Will Abbott Have a Strong Year for M&A?
The company’s strong balance sheet and recent comments from its CEO suggest there’s potential for acquisitions.
February 1, 2024
Undoubtedly, 2023 was a sluggish year for M&A in the medical device industry.
Medtech companies spent about 28% less in deals in 2023 than in 2022, according to a study from EY titled M&A Firepower.
However, recent comments from Abbott Laboratories CEO Robert Ford could be a sign that more medical device companies are willing to loosen the purse strings to engage in more dealmaking activity.
During a 4Q23 earnings call, Ford was asked by an analyst about Abbott’s strong balance sheet, which was described as “$20 billion worth of firepower”, and if that would prompt the company to become involved with acquisitions this year.
“We have great organic opportunities here to be able to kind of drive top-tier sustainable growth,” Ford said according to a Seeking Alpha Transcript of the call. “So that ends up allowing us to be in a selective position here, where we're not trying to use M&A as a way to kind of bulk up our top-line or to cover any kind of top-line gaps that might be there. So that allows us to be more selective. And if there are opportunities that fit strategically and can generate an attractive return, then like you said, you've done the math. We've got the flexibility and the firepower to do that.”
How Abbott Got Here
Abbott is one of the few companies in the medical device space that saw little to no disruption during the pandemic. Part of the reason is because of its diversified portfolio. The company was well-positioned with its COVID-19 tests at the onset of the pandemic. When the demand for COVID-19 tests began to wane – the company could fall back on its structural heart offerings and its continuous glucose monitoring (CGM) technology.
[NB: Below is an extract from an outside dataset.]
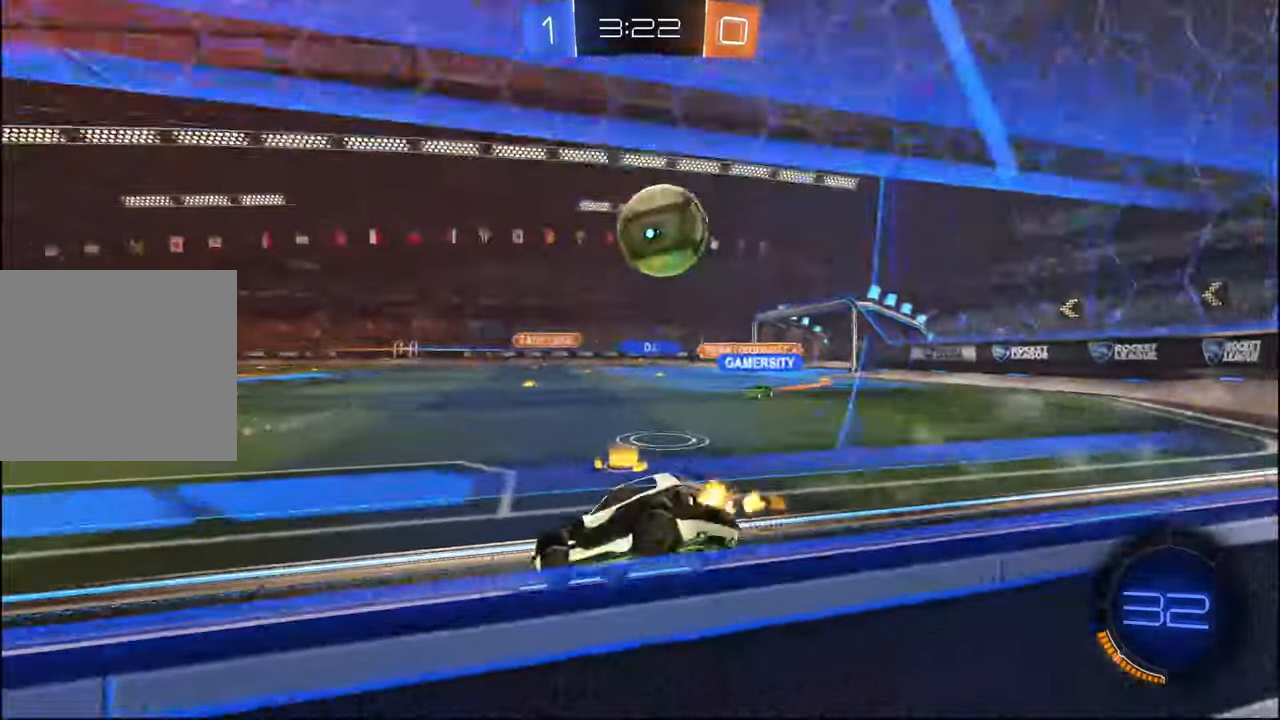
{"buttons": ["R2"], "left_stick": "left", "right_stick": "center", "events": [[150, "left_stick", "center"], [200, "R1", "up"], [200, "left_stick", "left"], [384, "L1", "down"], [467, "L1", "up"]]}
Marie Thibault, an analyst with BTIG wrote in a research note, that there was a lot to like about Abbott as the firm reported a total revenue beat in (4Q24), with the outperformance led mainly by most Device and Diagnostics segments.
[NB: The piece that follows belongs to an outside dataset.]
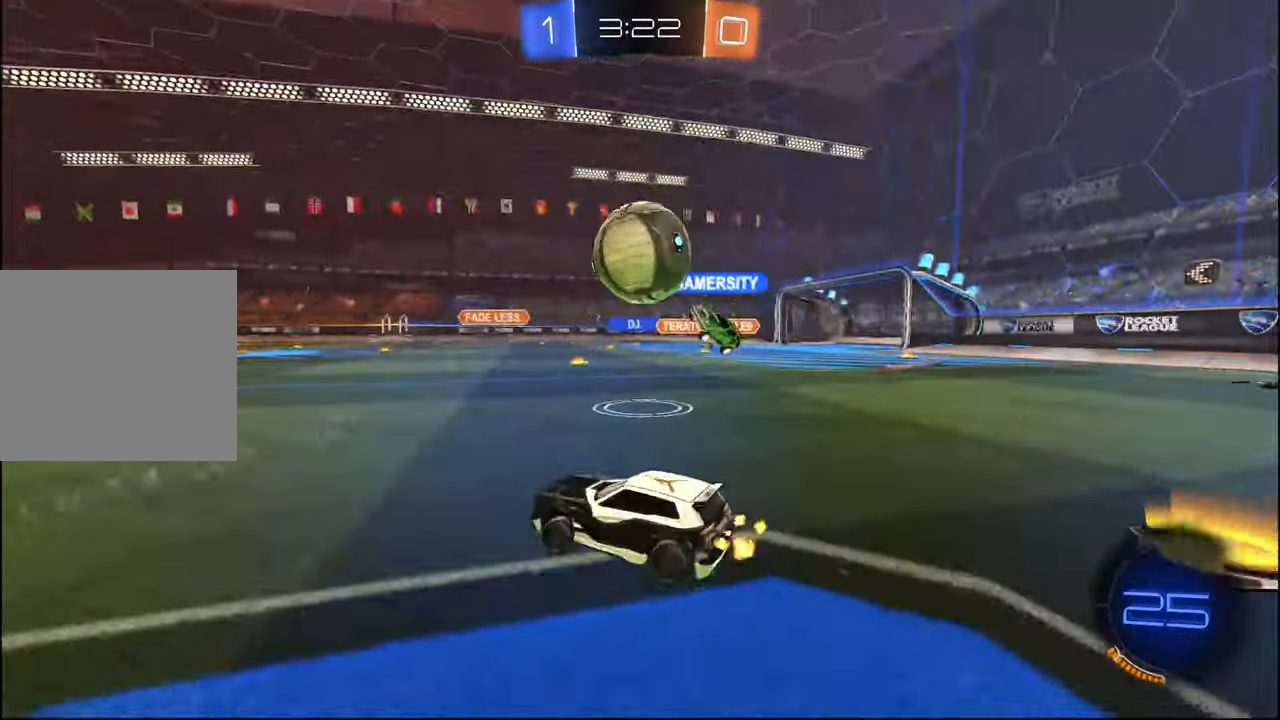
{"buttons": ["R2"], "left_stick": "left", "right_stick": "center", "events": [[267, "L1", "down"], [367, "L1", "up"]]}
One of the company’s strongest products driving revenue is the Freestyle Libre CGM. In a 4Q23 earnings call, Ford touted the success of the Freestyle Libre CGM.
“In diabetes care, fourth-quarter sales of Freestyle Libre, our market-leading continuous glucose monitoring system grew 24% and ended the year with global sales surpassing $5.3 billion,” Ford said according to a Seeking Alpha transcript of the call. “In terms of sales dollars, Libre has become the most successful medical device in history, and it has outpaced market growth in 13 out of the last 16 quarters.”
Conditions Ripe for an uptick in M&A
In a Q&A posted to MD+DI in January, John Babitt, commenting on the industry as a whole, noted that deal activity could increase in medtech.
Babitt said, “With significant cash balances on hand (see EY Firepower) and improving profitability from lower inflation and better product pricing [these] should all contribute to a productive 2024 medtech M&A environment.”